Most of us drink bottled water or tap water out of reused plastic bottles with the average Australian drinking 30 litres of bottled water a year.
Now scientists have had a good look at what’s really going into our bodies – and it’s not pleasant.
The levels of bacteria and toxins lurking inside those bottles can be shocking.
New research from American scientists has tested water bottles from athletes who refill each day.
The results revealed the bottles were crawling with bacteria including staphylococcus, streptococcus, e-coli, influenza.
There were more than 300,000 germs for every square centimetre inside the bottles – 100 times more than a pet toy.
Yet experts have revealed if the bacteria has derived from the same person who drinks from the bottle, the risk is low.

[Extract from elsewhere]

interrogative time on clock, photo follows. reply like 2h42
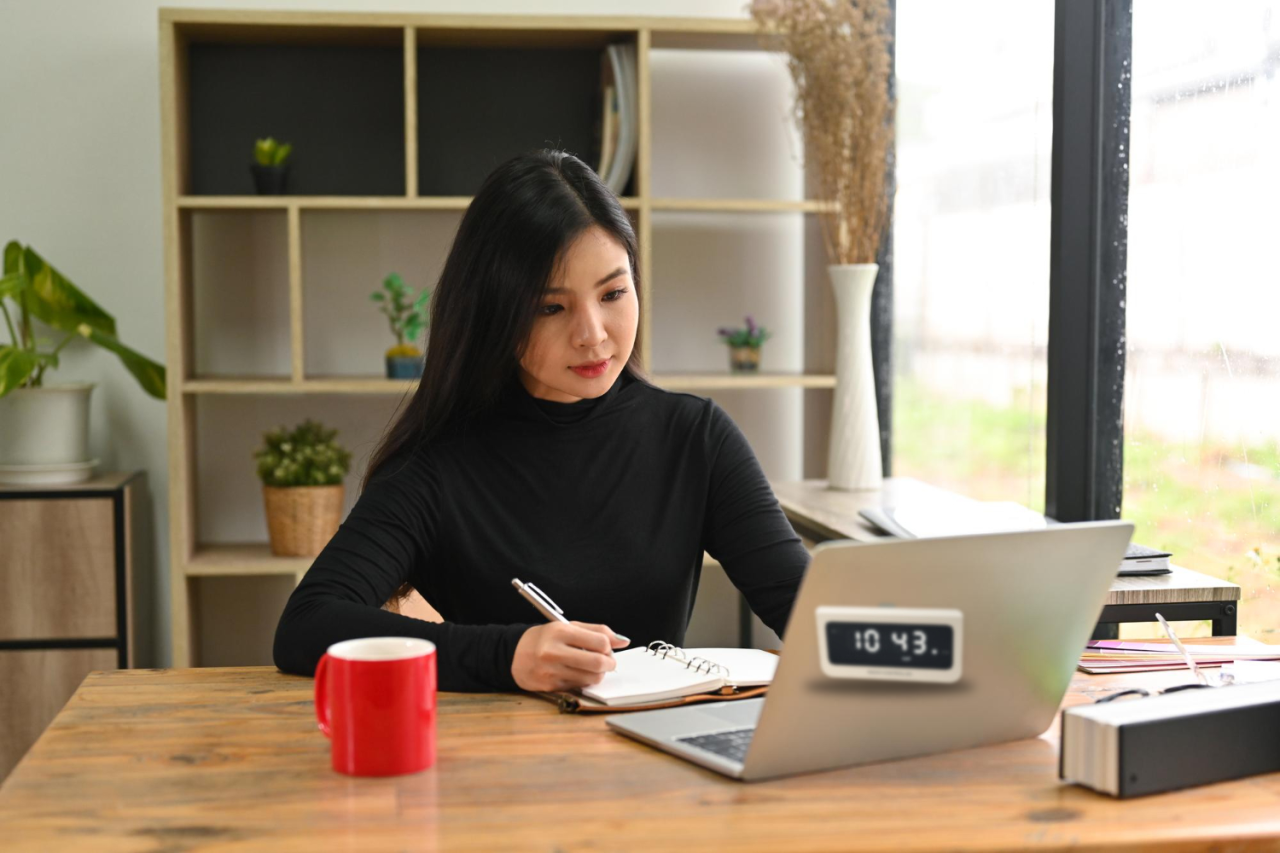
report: 10h43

“The germs that are in bottled water – they’re germs that come from us,” University of NSW Professor Stuart Khan revealed.
“Even if you keep that bottle for a long period of time without washing it and it’s just you drinking out of it, it’s not going to cause any harm at all.”
Some plastics leach chemicals called phthalates which are linked to everything from breast cancer to birth defects.
Yet the myth that these can be detrimental to health after drinking from a bottle of water has also been debunked.
“The concentrations that we come across are well below concentrations that there’s any evidence at all are going to cause human illness,” Professor Khan said.
A safe level of antimony, a toxin used in plastic production, is 6ppb (concentration level).
Bottled water contains just 0.2ppb, and 0.22 after three months.
Scientists says it’s like arsenic. If you look hard enough, you’ll find traces of the chemical in spring water, however not enough to cause concern.
Edging towards a one billion dollar industry, Australia’s thirst for bottled water only grows.
But the big trend is towards cheap private labels from supermarkets.
That’s forcing the big name brands to respond and slowly bringing prices down.